> Your instructions: Retrieve each line that contains the word "timed" from the entries below.

> Supplied data:
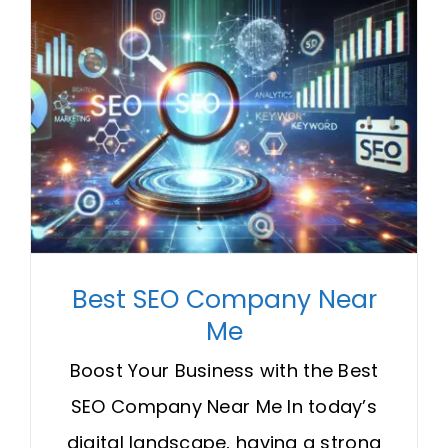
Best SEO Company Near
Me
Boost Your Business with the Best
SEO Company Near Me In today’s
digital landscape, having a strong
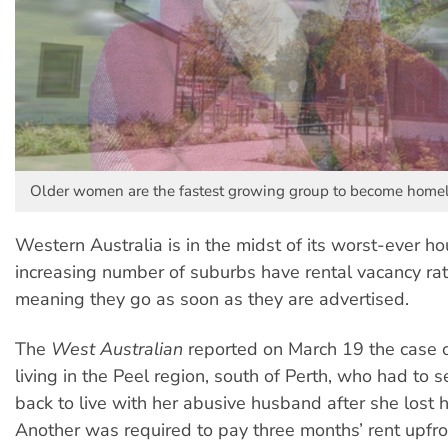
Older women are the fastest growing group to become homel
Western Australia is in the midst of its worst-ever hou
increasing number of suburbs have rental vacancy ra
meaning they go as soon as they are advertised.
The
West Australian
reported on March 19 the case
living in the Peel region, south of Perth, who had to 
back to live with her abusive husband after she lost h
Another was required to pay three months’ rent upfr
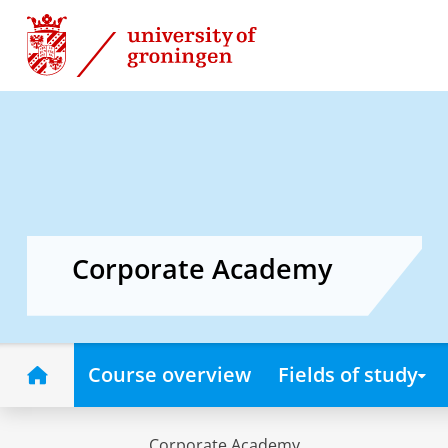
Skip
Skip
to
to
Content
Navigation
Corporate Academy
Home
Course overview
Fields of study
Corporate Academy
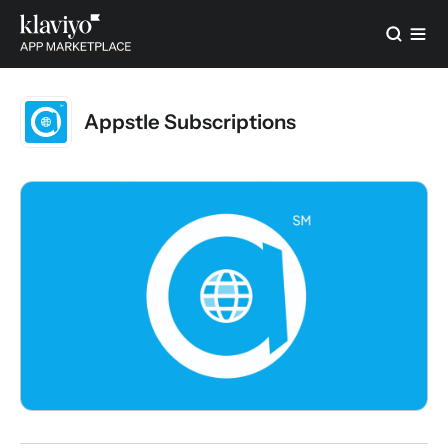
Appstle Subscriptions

==

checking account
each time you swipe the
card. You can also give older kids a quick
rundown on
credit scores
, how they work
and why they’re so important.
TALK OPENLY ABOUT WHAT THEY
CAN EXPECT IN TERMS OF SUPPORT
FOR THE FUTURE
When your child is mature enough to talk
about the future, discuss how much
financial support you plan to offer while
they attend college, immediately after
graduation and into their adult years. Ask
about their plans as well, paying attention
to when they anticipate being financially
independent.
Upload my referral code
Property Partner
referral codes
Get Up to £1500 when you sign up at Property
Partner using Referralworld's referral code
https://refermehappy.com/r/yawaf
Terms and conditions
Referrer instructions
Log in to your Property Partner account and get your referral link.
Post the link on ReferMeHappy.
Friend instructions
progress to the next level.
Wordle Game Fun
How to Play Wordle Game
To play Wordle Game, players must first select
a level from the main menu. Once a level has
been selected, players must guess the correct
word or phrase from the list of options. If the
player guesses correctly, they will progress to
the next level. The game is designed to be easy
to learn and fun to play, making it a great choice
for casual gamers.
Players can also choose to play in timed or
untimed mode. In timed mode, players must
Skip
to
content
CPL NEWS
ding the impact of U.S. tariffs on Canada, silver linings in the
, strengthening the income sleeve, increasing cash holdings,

--

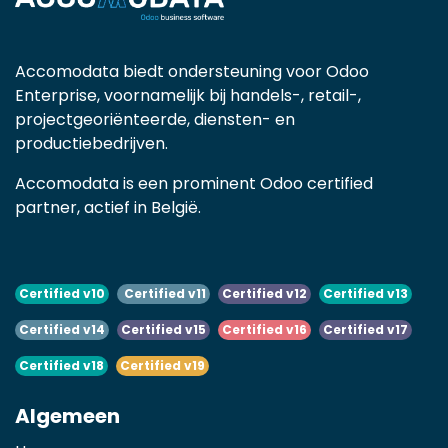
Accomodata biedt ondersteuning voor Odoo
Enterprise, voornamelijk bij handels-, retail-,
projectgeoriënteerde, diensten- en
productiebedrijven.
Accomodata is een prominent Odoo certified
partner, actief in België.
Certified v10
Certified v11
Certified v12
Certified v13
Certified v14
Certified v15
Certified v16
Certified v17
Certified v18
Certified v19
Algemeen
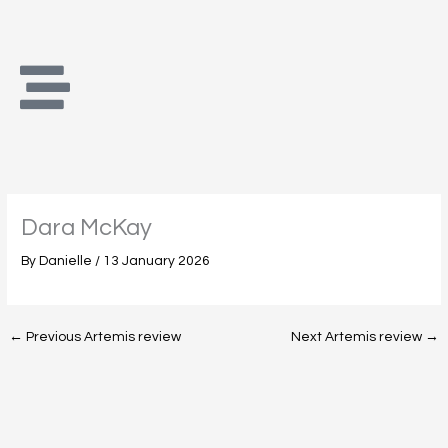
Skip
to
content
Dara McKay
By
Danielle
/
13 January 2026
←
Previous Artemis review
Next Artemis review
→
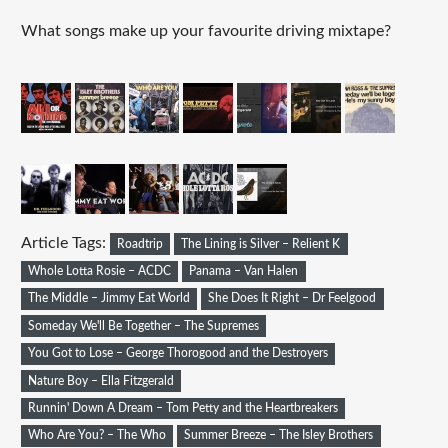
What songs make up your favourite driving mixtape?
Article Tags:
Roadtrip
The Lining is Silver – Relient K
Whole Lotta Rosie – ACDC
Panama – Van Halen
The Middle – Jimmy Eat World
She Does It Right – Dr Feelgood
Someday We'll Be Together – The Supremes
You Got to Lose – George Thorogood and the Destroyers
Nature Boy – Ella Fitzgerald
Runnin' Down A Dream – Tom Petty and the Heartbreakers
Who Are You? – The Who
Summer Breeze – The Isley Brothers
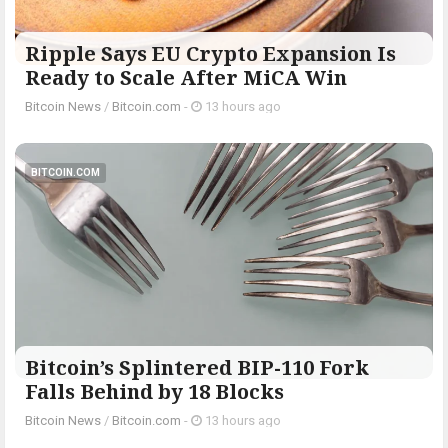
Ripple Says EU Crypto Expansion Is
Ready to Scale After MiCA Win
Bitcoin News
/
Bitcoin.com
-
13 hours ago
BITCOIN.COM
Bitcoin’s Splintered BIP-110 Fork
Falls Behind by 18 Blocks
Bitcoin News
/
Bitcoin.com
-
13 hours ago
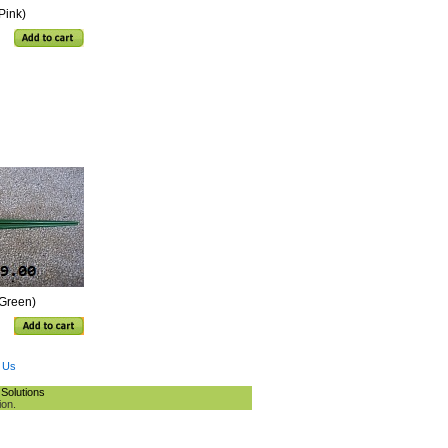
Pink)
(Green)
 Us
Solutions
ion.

> Output for this task:
Players can also choose to play in timed or
untimed mode. In timed mode, players must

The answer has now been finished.